A menina abriu os olhos e suspirou aliviada ao ver que não se tratava de nenhum de seus conhecidos.

– Não. Claro que não. Já estou grande, muito grande. Não sei quem você pensa que é para dizer que sou pequena. Cresci muito. Sou grande, é. Gran-de! - respondia tentando ser intimidadora, levantando-se e mostrando todo o seu tamanho.

– Tudo bem, você é grande, então. - respondeu a ela, sem muita paciência – Pode-me dizer qual é o seu nome? Acho que eu posso te levar para casa depois...

– Se me levar, estará encrencado, mocinho. O cemitério está fechado. Você pulou o muro, assim como eu... Me falaram que as punições para adultos desobedientes é mais... mais... - olhava para o céu, estalando os dedos, enquanto buscava a palavra certa para isso - mais... pior! - concluíra.

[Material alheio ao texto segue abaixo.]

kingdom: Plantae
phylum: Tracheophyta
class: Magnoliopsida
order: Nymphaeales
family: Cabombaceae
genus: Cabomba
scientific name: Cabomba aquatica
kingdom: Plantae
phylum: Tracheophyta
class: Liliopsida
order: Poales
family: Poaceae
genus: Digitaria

– Quantos anos você tem? - respirava fundo, tentando não se alterar. Já estava alterado desde a morte de Livia, não havia como evitar sair de si, de alguma forma.

– Oito! - mentiu.

– Então, uma menina de oito... - Heitor olhou desconfiado para a menina, que não se aguentou e começou a rir. - Você não tem oito anos, não é?

– Tenho seis. - confessou, abaixando a cabeça e esperando receber uma punição de alguma forma.

– E como é o seu nome?

– Evangeline - disse a pequena, levantando a cabeça e deixando visíveis os olhos claros. - Por que você estava chorando?

– Eu... - sentiu como se fosse voltar às lágrimas, mas se conteve - perdi alguém especial.

– Isso não faz com que você possa agir feito um bebê. Só bebês choram. A última vez que eu chorei foi ... faz muito, muito, muito tempo.

– Olha, isso não me interessa agora. - subia a voz - Vem, me diz onde você mora e eu vou te levar pros seus pais. Sabe o telefone deles?

– Você poderia virar meu pai se não fosse tão chorão assim...

– Vamos tentar de outro jeito, qual é o seu sobrenome?

– Olha, isso não me interessa agora. - Evangeline engrossava propositalmente a voz e fazia umas caretas engraçadas, tentando imitar o mais velho e irritá-lo para que se cansasse dela e a deixasse em paz logo.